### What you should do
Reproduce every line of the entries below word for word, keeping each line in its original order.

--- Start ---

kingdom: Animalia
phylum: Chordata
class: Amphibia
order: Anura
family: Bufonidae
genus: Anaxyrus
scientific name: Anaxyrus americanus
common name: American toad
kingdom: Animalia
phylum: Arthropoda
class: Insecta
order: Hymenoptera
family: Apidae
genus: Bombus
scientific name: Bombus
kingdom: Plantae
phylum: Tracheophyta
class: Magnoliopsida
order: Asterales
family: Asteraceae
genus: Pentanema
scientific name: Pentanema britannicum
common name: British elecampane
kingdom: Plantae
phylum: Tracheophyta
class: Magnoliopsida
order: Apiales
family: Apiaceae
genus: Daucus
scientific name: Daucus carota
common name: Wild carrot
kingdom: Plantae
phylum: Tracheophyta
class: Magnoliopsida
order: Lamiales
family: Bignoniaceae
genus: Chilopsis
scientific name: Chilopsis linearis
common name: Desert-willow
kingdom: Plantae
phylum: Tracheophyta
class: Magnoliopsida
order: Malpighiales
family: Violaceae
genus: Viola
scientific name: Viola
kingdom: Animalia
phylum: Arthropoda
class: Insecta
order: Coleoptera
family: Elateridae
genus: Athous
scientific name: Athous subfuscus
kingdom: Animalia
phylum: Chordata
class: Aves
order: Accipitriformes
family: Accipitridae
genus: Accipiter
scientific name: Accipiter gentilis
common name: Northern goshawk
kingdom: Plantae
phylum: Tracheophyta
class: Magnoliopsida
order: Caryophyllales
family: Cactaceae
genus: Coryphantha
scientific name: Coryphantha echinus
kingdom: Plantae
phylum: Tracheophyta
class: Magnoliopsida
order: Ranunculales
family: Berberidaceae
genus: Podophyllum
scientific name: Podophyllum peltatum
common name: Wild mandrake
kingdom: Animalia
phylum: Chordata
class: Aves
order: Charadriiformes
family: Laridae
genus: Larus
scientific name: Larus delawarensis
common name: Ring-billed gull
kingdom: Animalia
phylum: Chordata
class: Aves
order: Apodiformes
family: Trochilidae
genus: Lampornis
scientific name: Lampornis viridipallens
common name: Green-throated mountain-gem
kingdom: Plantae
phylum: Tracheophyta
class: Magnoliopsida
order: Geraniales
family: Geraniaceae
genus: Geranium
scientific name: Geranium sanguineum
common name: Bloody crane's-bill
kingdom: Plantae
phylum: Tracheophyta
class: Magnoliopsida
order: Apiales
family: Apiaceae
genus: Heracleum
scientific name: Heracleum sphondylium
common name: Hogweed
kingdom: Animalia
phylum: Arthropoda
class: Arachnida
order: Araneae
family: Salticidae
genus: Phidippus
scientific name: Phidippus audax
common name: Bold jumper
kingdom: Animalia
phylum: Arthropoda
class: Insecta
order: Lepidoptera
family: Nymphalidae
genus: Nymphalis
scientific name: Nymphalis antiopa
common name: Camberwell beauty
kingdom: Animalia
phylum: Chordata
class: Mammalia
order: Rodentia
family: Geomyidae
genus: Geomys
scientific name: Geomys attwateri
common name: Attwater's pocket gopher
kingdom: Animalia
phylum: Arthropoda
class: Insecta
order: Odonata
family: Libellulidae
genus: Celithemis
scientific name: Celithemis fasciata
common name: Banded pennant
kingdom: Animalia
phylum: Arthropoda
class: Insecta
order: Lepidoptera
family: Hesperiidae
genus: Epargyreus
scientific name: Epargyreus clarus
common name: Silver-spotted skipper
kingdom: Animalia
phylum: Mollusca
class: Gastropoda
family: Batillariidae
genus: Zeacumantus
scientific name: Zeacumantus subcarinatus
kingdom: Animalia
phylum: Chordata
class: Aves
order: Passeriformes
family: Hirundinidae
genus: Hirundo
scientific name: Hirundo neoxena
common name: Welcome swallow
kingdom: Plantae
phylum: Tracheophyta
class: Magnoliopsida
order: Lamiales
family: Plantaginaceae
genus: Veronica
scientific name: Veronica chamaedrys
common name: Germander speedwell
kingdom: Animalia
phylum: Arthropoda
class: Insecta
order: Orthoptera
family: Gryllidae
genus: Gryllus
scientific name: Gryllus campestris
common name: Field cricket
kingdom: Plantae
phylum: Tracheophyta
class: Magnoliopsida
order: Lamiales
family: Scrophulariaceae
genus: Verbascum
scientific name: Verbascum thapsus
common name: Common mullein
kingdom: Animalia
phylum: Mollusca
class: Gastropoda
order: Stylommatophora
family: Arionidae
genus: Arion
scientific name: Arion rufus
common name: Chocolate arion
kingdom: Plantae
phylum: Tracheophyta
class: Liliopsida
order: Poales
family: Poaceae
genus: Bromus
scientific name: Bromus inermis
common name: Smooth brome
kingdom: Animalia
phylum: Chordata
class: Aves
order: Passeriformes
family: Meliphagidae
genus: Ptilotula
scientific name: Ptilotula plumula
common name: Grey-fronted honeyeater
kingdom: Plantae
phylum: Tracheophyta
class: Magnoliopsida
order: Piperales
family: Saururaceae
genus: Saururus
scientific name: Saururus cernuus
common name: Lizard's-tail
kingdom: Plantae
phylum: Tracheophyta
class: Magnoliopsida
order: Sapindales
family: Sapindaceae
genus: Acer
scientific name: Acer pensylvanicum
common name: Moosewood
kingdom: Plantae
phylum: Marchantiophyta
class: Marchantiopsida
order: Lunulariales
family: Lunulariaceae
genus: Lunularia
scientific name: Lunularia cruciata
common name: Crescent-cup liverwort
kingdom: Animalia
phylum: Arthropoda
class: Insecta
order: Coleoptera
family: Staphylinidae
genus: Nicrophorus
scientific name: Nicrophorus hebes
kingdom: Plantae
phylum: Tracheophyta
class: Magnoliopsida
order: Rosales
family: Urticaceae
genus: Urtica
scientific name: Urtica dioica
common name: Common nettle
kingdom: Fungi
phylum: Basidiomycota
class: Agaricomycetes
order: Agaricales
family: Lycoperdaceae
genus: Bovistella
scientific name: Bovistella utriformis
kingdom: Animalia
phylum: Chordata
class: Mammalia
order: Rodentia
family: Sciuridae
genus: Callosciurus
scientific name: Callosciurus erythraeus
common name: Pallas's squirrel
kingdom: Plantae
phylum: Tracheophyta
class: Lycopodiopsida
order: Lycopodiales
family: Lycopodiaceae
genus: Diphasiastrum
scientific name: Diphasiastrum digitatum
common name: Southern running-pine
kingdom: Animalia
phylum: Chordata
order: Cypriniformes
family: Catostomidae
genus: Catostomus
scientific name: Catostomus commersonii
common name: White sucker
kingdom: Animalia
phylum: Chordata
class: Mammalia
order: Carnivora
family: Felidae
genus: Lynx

--- End ---

### Solution
kingdom: Animalia
phylum: Chordata
class: Amphibia
order: Anura
family: Bufonidae
genus: Anaxyrus
scientific name: Anaxyrus americanus
common name: American toad
kingdom: Animalia
phylum: Arthropoda
class: Insecta
order: Hymenoptera
family: Apidae
genus: Bombus
scientific name: Bombus
kingdom: Plantae
phylum: Tracheophyta
class: Magnoliopsida
order: Asterales
family: Asteraceae
genus: Pentanema
scientific name: Pentanema britannicum
common name: British elecampane
kingdom: Plantae
phylum: Tracheophyta
class: Magnoliopsida
order: Apiales
family: Apiaceae
genus: Daucus
scientific name: Daucus carota
common name: Wild carrot
kingdom: Plantae
phylum: Tracheophyta
class: Magnoliopsida
order: Lamiales
family: Bignoniaceae
genus: Chilopsis
scientific name: Chilopsis linearis
common name: Desert-willow
kingdom: Plantae
phylum: Tracheophyta
class: Magnoliopsida
order: Malpighiales
family: Violaceae
genus: Viola
scientific name: Viola
kingdom: Animalia
phylum: Arthropoda
class: Insecta
order: Coleoptera
family: Elateridae
genus: Athous
scientific name: Athous subfuscus
kingdom: Animalia
phylum: Chordata
class: Aves
order: Accipitriformes
family: Accipitridae
genus: Accipiter
scientific name: Accipiter gentilis
common name: Northern goshawk
kingdom: Plantae
phylum: Tracheophyta
class: Magnoliopsida
order: Caryophyllales
family: Cactaceae
genus: Coryphantha
scientific name: Coryphantha echinus
kingdom: Plantae
phylum: Tracheophyta
class: Magnoliopsida
order: Ranunculales
family: Berberidaceae
genus: Podophyllum
scientific name: Podophyllum peltatum
common name: Wild mandrake
kingdom: Animalia
phylum: Chordata
class: Aves
order: Charadriiformes
family: Laridae
genus: Larus
scientific name: Larus delawarensis
common name: Ring-billed gull
kingdom: Animalia
phylum: Chordata
class: Aves
order: Apodiformes
family: Trochilidae
genus: Lampornis
scientific name: Lampornis viridipallens
common name: Green-throated mountain-gem
kingdom: Plantae
phylum: Tracheophyta
class: Magnoliopsida
order: Geraniales
family: Geraniaceae
genus: Geranium
scientific name: Geranium sanguineum
common name: Bloody crane's-bill
kingdom: Plantae
phylum: Tracheophyta
class: Magnoliopsida
order: Apiales
family: Apiaceae
genus: Heracleum
scientific name: Heracleum sphondylium
common name: Hogweed
kingdom: Animalia
phylum: Arthropoda
class: Arachnida
order: Araneae
family: Salticidae
genus: Phidippus
scientific name: Phidippus audax
common name: Bold jumper
kingdom: Animalia
phylum: Arthropoda
class: Insecta
order: Lepidoptera
family: Nymphalidae
genus: Nymphalis
scientific name: Nymphalis antiopa
common name: Camberwell beauty
kingdom: Animalia
phylum: Chordata
class: Mammalia
order: Rodentia
family: Geomyidae
genus: Geomys
scientific name: Geomys attwateri
common name: Attwater's pocket gopher
kingdom: Animalia
phylum: Arthropoda
class: Insecta
order: Odonata
family: Libellulidae
genus: Celithemis
scientific name: Celithemis fasciata
common name: Banded pennant
kingdom: Animalia
phylum: Arthropoda
class: Insecta
order: Lepidoptera
family: Hesperiidae
genus: Epargyreus
scientific name: Epargyreus clarus
common name: Silver-spotted skipper
kingdom: Animalia
phylum: Mollusca
class: Gastropoda
family: Batillariidae
genus: Zeacumantus
scientific name: Zeacumantus subcarinatus
kingdom: Animalia
phylum: Chordata
class: Aves
order: Passeriformes
family: Hirundinidae
genus: Hirundo
scientific name: Hirundo neoxena
common name: Welcome swallow
kingdom: Plantae
phylum: Tracheophyta
class: Magnoliopsida
order: Lamiales
family: Plantaginaceae
genus: Veronica
scientific name: Veronica chamaedrys
common name: Germander speedwell
kingdom: Animalia
phylum: Arthropoda
class: Insecta
order: Orthoptera
family: Gryllidae
genus: Gryllus
scientific name: Gryllus campestris
common name: Field cricket
kingdom: Plantae
phylum: Tracheophyta
class: Magnoliopsida
order: Lamiales
family: Scrophulariaceae
genus: Verbascum
scientific name: Verbascum thapsus
common name: Common mullein
kingdom: Animalia
phylum: Mollusca
class: Gastropoda
order: Stylommatophora
family: Arionidae
genus: Arion
scientific name: Arion rufus
common name: Chocolate arion
kingdom: Plantae
phylum: Tracheophyta
class: Liliopsida
order: Poales
family: Poaceae
genus: Bromus
scientific name: Bromus inermis
common name: Smooth brome
kingdom: Animalia
phylum: Chordata
class: Aves
order: Passeriformes
family: Meliphagidae
genus: Ptilotula
scientific name: Ptilotula plumula
common name: Grey-fronted honeyeater
kingdom: Plantae
phylum: Tracheophyta
class: Magnoliopsida
order: Piperales
family: Saururaceae
genus: Saururus
scientific name: Saururus cernuus
common name: Lizard's-tail
kingdom: Plantae
phylum: Tracheophyta
class: Magnoliopsida
order: Sapindales
family: Sapindaceae
genus: Acer
scientific name: Acer pensylvanicum
common name: Moosewood
kingdom: Plantae
phylum: Marchantiophyta
class: Marchantiopsida
order: Lunulariales
family: Lunulariaceae
genus: Lunularia
scientific name: Lunularia cruciata
common name: Crescent-cup liverwort
kingdom: Animalia
phylum: Arthropoda
class: Insecta
order: Coleoptera
family: Staphylinidae
genus: Nicrophorus
scientific name: Nicrophorus hebes
kingdom: Plantae
phylum: Tracheophyta
class: Magnoliopsida
order: Rosales
family: Urticaceae
genus: Urtica
scientific name: Urtica dioica
common name: Common nettle
kingdom: Fungi
phylum: Basidiomycota
class: Agaricomycetes
order: Agaricales
family: Lycoperdaceae
genus: Bovistella
scientific name: Bovistella utriformis
kingdom: Animalia
phylum: Chordata
class: Mammalia
order: Rodentia
family: Sciuridae
genus: Callosciurus
scientific name: Callosciurus erythraeus
common name: Pallas's squirrel
kingdom: Plantae
phylum: Tracheophyta
class: Lycopodiopsida
order: Lycopodiales
family: Lycopodiaceae
genus: Diphasiastrum
scientific name: Diphasiastrum digitatum
common name: Southern running-pine
kingdom: Animalia
phylum: Chordata
order: Cypriniformes
family: Catostomidae
genus: Catostomus
scientific name: Catostomus commersonii
common name: White sucker
kingdom: Animalia
phylum: Chordata
class: Mammalia
order: Carnivora
family: Felidae
genus: Lynx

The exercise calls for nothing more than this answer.